The operational goal of this part:

Move from “Pods can talk unless something blocks them” to “Pods can talk only when an explicit contract allows it.”

This part focuses on Kubernetes-native NetworkPolicy and the cloud-specific realities of AWS EKS and Azure AKS. It does not cover service mesh authorization in depth. Mesh policy, mTLS, and L7 authorization belong later when we discuss platform security and traffic governance. Here we build the L3/L4 foundation.


1. The Mental Model

A NetworkPolicy is not a route.

It does not create connectivity. It constrains connectivity that already exists.

The Kubernetes API stores the intent.

The CNI/network policy implementation enforces the intent.

The most important invariant:

A NetworkPolicy only works if the cluster networking implementation supports it.

Kubernetes accepts the object even if the dataplane ignores it. That is one of the most dangerous footguns in production: YAML exists, but enforcement does not.


2. What NetworkPolicy Actually Controls

Standard Kubernetes NetworkPolicy controls traffic at layer 3 and layer 4:

  • source/destination Pod labels;
  • source/destination namespace labels;
  • IP CIDR blocks;
  • TCP, UDP, or SCTP ports;
  • ingress direction;
  • egress direction.

It does not understand normal HTTP application semantics:

  • URL path;
  • HTTP method;
  • JWT claims;
  • tenant ID;
  • request body;
  • application role;
  • business permission.

RECORDS PROVIDED:
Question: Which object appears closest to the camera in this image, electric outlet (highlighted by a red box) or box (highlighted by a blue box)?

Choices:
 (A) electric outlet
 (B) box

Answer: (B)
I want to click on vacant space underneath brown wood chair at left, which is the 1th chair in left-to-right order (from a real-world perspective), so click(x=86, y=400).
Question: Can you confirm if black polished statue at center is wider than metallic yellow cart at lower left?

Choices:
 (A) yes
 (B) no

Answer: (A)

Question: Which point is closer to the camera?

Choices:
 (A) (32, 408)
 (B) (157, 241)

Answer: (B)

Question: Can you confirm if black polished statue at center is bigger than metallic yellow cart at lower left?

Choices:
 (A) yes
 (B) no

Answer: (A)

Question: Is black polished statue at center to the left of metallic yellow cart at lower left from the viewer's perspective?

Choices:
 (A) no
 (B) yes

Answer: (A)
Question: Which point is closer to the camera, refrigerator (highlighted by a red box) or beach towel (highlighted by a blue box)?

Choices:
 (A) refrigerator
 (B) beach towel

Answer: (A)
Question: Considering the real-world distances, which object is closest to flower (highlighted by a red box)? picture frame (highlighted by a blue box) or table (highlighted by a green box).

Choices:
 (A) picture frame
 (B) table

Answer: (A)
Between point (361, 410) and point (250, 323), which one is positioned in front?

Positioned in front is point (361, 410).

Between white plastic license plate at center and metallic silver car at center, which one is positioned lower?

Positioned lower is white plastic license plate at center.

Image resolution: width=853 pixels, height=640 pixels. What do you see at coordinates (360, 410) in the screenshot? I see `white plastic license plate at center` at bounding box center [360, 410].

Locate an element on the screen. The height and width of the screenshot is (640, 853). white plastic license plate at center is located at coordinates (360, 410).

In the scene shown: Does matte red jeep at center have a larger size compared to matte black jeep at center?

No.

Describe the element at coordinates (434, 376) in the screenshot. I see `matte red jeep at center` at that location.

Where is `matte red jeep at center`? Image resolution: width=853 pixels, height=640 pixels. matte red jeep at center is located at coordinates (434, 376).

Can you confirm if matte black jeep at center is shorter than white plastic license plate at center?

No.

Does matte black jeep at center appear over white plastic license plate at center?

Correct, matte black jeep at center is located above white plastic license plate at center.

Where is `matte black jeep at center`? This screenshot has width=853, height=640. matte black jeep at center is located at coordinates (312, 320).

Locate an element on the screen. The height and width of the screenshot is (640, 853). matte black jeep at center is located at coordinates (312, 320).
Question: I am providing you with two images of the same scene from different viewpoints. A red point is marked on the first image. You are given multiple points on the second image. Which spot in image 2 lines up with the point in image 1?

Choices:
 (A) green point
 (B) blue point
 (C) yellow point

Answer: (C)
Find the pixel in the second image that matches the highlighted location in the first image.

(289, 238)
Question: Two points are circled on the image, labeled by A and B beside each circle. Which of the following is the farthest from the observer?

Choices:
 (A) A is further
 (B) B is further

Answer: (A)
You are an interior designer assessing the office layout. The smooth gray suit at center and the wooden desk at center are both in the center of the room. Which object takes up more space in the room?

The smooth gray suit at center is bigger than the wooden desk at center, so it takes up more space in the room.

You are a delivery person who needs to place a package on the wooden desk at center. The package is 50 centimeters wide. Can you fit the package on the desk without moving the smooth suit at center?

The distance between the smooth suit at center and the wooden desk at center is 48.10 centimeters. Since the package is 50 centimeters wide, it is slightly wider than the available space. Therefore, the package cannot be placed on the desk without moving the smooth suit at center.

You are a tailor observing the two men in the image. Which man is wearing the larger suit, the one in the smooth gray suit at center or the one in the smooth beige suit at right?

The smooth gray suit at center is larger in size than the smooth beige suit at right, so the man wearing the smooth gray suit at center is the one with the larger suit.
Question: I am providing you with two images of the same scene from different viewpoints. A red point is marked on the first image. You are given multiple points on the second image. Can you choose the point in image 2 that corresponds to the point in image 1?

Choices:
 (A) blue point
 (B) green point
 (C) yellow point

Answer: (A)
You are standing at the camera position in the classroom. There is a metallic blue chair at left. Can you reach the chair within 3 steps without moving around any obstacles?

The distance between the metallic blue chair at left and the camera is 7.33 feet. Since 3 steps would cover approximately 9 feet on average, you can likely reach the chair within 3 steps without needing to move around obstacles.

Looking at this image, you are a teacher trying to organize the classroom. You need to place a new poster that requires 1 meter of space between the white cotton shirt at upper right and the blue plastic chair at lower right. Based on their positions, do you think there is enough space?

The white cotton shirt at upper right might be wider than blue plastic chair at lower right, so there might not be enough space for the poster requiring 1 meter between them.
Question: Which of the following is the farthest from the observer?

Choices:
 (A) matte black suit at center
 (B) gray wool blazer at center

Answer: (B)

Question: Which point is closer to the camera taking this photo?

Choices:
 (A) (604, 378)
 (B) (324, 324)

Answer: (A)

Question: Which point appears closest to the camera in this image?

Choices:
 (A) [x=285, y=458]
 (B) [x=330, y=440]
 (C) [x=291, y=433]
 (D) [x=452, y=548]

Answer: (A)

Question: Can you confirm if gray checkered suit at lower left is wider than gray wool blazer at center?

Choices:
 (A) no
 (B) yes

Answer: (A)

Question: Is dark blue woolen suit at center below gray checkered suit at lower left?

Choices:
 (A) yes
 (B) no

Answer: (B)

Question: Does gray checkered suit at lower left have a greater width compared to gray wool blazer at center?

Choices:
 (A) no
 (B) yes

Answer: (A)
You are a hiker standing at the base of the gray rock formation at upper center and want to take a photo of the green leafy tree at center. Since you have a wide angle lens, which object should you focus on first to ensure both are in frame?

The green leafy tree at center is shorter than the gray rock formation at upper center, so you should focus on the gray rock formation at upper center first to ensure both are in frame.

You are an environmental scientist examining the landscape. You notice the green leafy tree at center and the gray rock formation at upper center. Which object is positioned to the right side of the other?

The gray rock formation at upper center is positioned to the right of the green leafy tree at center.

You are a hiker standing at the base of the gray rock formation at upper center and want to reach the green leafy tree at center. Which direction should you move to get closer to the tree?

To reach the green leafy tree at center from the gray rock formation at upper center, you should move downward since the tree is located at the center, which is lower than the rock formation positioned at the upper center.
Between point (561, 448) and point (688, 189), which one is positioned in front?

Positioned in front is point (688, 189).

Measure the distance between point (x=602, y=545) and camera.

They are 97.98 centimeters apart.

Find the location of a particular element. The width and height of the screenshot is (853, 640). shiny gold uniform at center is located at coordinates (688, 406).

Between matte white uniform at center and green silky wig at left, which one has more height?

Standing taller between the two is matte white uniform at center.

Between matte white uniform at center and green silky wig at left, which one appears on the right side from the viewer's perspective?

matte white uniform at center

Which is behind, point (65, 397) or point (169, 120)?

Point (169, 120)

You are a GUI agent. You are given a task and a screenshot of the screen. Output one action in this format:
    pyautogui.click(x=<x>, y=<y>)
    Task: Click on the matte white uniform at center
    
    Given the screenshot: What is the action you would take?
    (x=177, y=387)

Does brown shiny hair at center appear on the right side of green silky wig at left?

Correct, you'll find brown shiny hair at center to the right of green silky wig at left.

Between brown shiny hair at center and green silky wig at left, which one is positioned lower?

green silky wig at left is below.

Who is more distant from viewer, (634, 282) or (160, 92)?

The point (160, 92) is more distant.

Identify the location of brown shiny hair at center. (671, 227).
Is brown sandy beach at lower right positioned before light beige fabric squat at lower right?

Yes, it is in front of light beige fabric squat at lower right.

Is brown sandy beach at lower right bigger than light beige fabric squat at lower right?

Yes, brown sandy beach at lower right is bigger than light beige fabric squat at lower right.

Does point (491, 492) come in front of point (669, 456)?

GIVEN EXERCISE 1: Set down, word for word, the passage of the Kubernetes NetworkPolicy excerpt starting at "This part focuses" and ending at "that already exists.".
GIVEN EXERCISE 2: Take the Kubernetes NetworkPolicy excerpt further, picking up right after its last line.

EXERCISE OUTPUT 1:
This part focuses on Kubernetes-native NetworkPolicy and the cloud-specific realities of AWS EKS and Azure AKS. It does not cover service mesh authorization in depth. Mesh policy, mTLS, and L7 authorization belong later when we discuss platform security and traffic governance. Here we build the L3/L4 foundation.


1. The Mental Model

A NetworkPolicy is not a route.

It does not create connectivity. It constrains connectivity that already exists.

EXERCISE OUTPUT 2:
That means this is valid thinking:

“Only the frontend Pod may call the checkout Pod on TCP 8080.”

This is not standard NetworkPolicy thinking:

“Only users with role admin may call POST /approve.”

For that you need application authorization, API gateway policy, service mesh policy, or a combination.


3. Default Behavior: Allow Until Isolated

A fresh namespace with no policies is usually open inside the cluster.

The subtle part: policies are selective.

A Pod becomes isolated for ingress when at least one ingress NetworkPolicy selects it. A Pod becomes isolated for egress when at least one egress NetworkPolicy selects it.

The additive union rule is critical.

If one policy allows frontend -> api:8080, and another policy allows metrics -> api:9090, both are allowed. Policies do not override each other like firewall rules with ordered priority. Standard NetworkPolicy has no explicit deny rule. It is allowlist-based once isolation applies.

This design is simple but requires discipline.


4. The Production Problem

Most teams implement Kubernetes networking backward.

They start with a working app, then try to “add policies” after traffic is already complex.

That creates three problems:

  1. Nobody knows the real dependency graph.
  2. DNS, metrics, ingress controller, webhooks, and cloud integrations break unexpectedly.
  3. Engineers add broad allow rules to recover service quickly.

The result is theater: a few YAML files exist, but lateral movement is still wide open.

The correct production sequence is different:

Network policy is not a one-time manifest. It is a living traffic contract.


5. Label Design Is the Real Firewall Design

NetworkPolicy depends heavily on labels. Bad labels produce bad policy.

Do not build policies around accidental labels such as:

app: service
version: v1
pod-template-hash: 68f9dd7c6f

pod-template-hash changes. version changes. app: service may not mean anything across teams.

Use stable identity labels.

A good minimal contract:

app.kubernetes.io/name: checkout
app.kubernetes.io/component: api
app.kubernetes.io/part-of: commerce
platform.company.io/tier: backend
platform.company.io/exposure: internal

For namespaces:

platform.company.io/environment: prod
platform.company.io/domain: commerce
platform.company.io/tenant: shared

The invariant:

If labels are unstable, security rules are unstable.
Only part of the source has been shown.